I suppose I never quite realized at the time how special those years really were. We were together as a family, and all enjoyed good health. I was coming up through some demanding years at Medical School, and though I had to work most holidays at the freezing works to earn money to carry me through the academic year, I also toiled on the boat (for no money). Whenever I could persuade Mum and Dad to “go away” (Kiwi for do a sailing trip) we were off. I recall one winter we went away to the Barrier, and despite the rain of the New Zealand winter, enjoyed some wonderful cruising. I even found a whale vertebra on an isolated beach.

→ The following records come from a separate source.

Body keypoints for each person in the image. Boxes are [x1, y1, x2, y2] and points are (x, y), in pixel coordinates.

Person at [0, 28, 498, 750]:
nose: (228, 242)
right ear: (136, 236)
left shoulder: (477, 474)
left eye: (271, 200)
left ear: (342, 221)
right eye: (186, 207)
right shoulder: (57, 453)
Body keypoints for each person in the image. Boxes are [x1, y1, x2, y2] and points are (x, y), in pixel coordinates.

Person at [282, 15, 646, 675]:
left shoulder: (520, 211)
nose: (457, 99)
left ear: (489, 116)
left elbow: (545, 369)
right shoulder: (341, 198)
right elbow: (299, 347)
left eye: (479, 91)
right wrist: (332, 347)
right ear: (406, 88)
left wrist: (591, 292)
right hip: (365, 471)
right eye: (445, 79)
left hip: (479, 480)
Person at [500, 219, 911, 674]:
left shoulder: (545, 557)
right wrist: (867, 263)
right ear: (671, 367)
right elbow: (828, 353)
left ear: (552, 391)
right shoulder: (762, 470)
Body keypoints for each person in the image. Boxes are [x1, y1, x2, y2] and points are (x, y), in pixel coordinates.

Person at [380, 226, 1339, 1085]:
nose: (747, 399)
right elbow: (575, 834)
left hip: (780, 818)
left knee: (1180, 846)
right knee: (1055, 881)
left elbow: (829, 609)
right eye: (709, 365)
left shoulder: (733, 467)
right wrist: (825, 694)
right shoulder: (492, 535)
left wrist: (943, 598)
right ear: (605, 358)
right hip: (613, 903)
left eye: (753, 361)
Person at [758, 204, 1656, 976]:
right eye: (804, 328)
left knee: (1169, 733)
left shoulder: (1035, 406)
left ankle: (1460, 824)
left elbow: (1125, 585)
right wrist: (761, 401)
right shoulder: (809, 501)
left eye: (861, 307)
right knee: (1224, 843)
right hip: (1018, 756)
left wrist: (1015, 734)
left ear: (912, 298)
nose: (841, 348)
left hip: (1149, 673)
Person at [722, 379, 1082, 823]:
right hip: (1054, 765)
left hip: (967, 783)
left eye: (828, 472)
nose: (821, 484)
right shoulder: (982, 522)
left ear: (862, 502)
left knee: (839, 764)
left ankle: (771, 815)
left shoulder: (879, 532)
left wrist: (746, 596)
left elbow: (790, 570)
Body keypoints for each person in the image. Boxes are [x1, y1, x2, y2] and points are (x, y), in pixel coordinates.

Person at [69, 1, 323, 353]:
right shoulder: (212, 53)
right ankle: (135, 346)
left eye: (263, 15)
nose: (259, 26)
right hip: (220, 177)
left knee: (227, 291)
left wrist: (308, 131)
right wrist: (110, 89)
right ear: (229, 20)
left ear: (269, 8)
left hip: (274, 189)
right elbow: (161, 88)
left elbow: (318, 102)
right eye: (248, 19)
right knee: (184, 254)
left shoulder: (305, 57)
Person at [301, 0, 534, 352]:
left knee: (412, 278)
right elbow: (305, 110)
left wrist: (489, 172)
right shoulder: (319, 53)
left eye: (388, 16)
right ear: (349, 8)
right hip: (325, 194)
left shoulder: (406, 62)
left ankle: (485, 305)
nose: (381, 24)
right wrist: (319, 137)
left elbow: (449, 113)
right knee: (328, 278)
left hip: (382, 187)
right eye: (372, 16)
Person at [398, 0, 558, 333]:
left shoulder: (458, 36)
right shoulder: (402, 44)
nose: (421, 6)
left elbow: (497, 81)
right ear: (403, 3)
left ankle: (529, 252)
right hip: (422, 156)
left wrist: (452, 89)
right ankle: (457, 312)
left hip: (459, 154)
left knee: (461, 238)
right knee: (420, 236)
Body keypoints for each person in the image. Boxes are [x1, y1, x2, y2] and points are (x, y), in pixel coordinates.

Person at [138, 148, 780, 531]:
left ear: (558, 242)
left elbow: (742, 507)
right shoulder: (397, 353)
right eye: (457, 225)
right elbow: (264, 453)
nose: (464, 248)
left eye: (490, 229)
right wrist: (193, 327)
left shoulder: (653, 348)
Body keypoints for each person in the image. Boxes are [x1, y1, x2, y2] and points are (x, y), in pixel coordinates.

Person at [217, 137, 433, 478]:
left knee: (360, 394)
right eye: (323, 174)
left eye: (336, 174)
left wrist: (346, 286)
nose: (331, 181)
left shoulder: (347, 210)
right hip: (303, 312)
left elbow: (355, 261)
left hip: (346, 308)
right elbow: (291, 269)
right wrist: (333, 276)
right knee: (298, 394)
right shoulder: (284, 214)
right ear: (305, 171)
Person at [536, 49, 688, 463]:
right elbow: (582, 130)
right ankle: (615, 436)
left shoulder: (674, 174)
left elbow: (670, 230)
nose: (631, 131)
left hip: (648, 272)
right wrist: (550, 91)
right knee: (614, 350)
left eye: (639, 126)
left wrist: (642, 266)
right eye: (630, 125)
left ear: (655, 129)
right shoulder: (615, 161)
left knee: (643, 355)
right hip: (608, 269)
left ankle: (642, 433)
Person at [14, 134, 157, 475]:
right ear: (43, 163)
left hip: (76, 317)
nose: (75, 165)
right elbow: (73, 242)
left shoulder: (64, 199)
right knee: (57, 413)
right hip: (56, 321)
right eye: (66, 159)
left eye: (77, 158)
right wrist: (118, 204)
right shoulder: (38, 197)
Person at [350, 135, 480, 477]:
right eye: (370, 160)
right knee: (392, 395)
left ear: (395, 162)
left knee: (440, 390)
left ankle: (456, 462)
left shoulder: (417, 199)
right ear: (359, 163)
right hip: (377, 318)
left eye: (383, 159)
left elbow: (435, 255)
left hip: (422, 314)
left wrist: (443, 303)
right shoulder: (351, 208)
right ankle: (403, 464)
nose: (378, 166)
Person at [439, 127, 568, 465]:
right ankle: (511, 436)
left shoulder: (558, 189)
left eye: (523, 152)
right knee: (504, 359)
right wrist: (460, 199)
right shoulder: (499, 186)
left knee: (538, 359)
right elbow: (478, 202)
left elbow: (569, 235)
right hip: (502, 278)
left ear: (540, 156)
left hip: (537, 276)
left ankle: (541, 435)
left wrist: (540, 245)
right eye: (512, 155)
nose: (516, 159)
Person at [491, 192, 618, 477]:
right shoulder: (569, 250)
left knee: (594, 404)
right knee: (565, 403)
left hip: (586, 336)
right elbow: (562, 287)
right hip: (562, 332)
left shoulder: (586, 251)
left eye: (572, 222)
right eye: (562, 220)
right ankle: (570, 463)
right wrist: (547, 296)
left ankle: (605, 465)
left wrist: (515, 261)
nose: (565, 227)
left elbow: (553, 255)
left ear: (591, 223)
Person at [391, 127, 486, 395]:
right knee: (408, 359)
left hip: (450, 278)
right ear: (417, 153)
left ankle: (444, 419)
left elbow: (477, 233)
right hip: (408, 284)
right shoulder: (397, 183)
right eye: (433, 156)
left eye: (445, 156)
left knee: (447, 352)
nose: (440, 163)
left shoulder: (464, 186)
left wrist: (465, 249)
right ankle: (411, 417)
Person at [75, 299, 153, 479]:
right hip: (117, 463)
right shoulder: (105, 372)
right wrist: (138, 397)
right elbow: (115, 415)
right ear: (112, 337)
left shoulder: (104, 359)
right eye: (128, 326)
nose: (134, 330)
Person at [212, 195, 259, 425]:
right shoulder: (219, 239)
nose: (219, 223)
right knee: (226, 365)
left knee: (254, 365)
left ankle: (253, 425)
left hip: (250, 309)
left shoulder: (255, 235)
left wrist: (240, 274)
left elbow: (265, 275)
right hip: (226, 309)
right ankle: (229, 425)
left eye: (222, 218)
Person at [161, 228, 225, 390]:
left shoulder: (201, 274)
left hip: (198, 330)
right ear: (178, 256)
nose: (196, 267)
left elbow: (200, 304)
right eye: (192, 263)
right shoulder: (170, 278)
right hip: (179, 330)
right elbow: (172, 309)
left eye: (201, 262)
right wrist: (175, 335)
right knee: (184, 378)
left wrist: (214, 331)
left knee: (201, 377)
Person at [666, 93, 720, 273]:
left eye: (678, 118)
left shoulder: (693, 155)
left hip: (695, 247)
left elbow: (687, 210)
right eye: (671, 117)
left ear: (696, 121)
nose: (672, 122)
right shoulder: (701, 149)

“Beyond II” was a powerful yacht, yet she was docile when sailed correctly. “Look after the yacht, and the yacht will look after you” was a principle well confirmed by our experiences. She was a great boat to sail, quite slippery in light winds, went well to weather; and, as Dad would say, had few vices. She would heel over so just far, then settle in and track along, usually favouring more heads’l than main, especially in a puff of wind. Admittedly, on occasions, we had too much sail up like a full main and number two off Little Barrier, going like mad, nearly on her beam ends in heavy seas, still she carried it and nothing broke. The light blue Johnnie Walker water jug did go flying out of its cabinet, and I believe the teak grab rail still to this day carries its indentation.
Our yacht was a patient teacher. Not only did I learn how to care for a timber yacht, she gave me a solid grounding in the principles of safe and prudent seamanship which have stood me in good stead over many years. In retrospect, “Beyond II” was more than a yacht, she was one of the family.